Some potential pitfalls to be aware of:

  • Although any hashable object can be used as a node, one should not change the object after it has been added as a node (since the hash can depend on the object contents).
  • The ordering of objects within an arbitrary nbunch/ebunch can be machine- or implementation-dependent.
  • Algorithms applicable to arbitrary nbunch/ebunch should treat them as once-through-and-exhausted iterable containers.
  • len(nbunch) and len(ebunch) need not be defined.

Graph methods

A Graph object G has the following primitive methods associated with it. (You can use dir(G) to inspect the methods associated with object G.)

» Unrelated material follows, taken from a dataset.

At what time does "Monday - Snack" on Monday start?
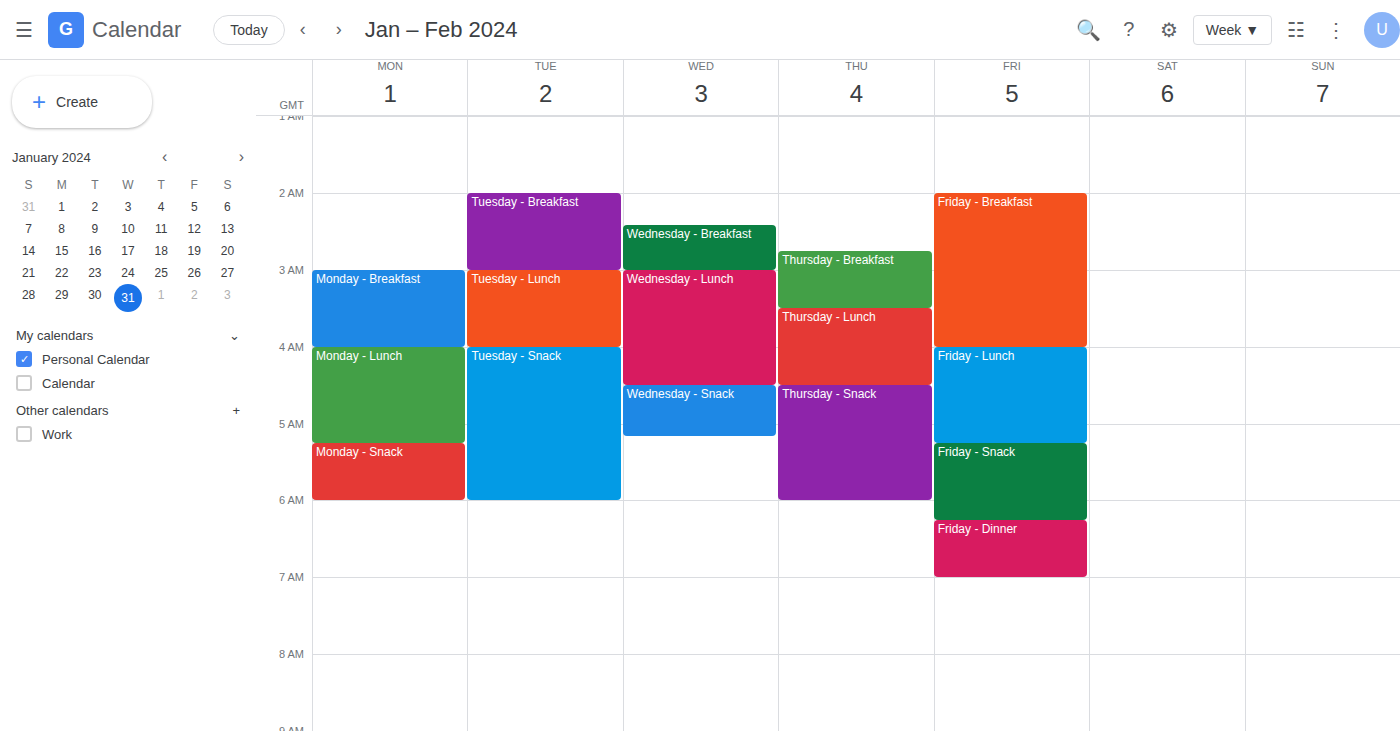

  1. Non-mutating Graph methods:

    - len(G), G.number_of_nodes(), G.order()  # number of nodes in G
    - n in G,     G.has_node(n)
    - for n in G:   # loop through the nodes in G
    - for nbr in G[n]:  # loop through the neighbors of n in G
    - G.nodes()        # list of nodes
    - G.nodes_iter()   # iterator over nodes
    - nbr in G[n],  G.has_edge(n1,n2)
    - G.edges(), G.edges(n), G.edges(nbunch)
    - G.edges_iter(), G.edges_iter(n), G.edges_iter(nbunch)
    - G.get_edge_data(n1,n2)  # the object associated with edge
    - G[n1][n1]  # object associated with edge, faster than get_edge_data()
    - G.neighbors(n)     # list of neighbors of n
    - G.neighbors_iter(n) # iterator over neighbors
    - G[n]               # dictionary of neighbors of n keyed to edge object
    - G.adjacency_list  #list of
    - G.number_of_edges(), G.size()
    - G.degree(), G.degree(n), G.degree(nbunch)
    - G.degree_iter(), G.degree_iter(n), G.degree_iter(nbunch)
    - G.nodes_with_selfloops()
    - G.selfloop_edges()
    - G.number_of_selfloops()
    - G.nbunch_iter(nbunch)  # iterator over nodes in both nbunch and G
    
    The following return a new graph::
    
    - G.subgraph(nbunch,copy=True)
    - G.copy()
    - G.to_directed()
    - G.to_undirected()
  2. Mutating Graph methods:

    - G.add_node(n), G.add_nodes_from(nbunch)
    - G.remove_node(n), G.remove_nodes_from(nbunch)
    - G.add_edge(n1,n2), G.add_edge(*e)
    - G.add_edges_from(ebunch)
    - G.remove_edge(n1,n2), G.remove_edge(*e),
    - G.remove_edges_from(ebunch)
    - G.add_star(nlist)
    - G.add_path(nlist)
    - G.add_cycle(nlist)
    - G.clear()
    - G.subgraph(nbunch,copy=False)
    

Names of classes/objects use the CapWords convention, e.g. Graph, MultiDiGraph. Names of functions and methods use the lowercase_words_separated_by_underscores convention, e.g. petersen_graph(), G.add_node(10).

G can be inspected interactively by typing “G” (without the quotes). This will reply something like <networkx.base.Graph object at 0x40179a0c>. (On Linux machines with CPython the hexadecimal address is the memory location of the object.)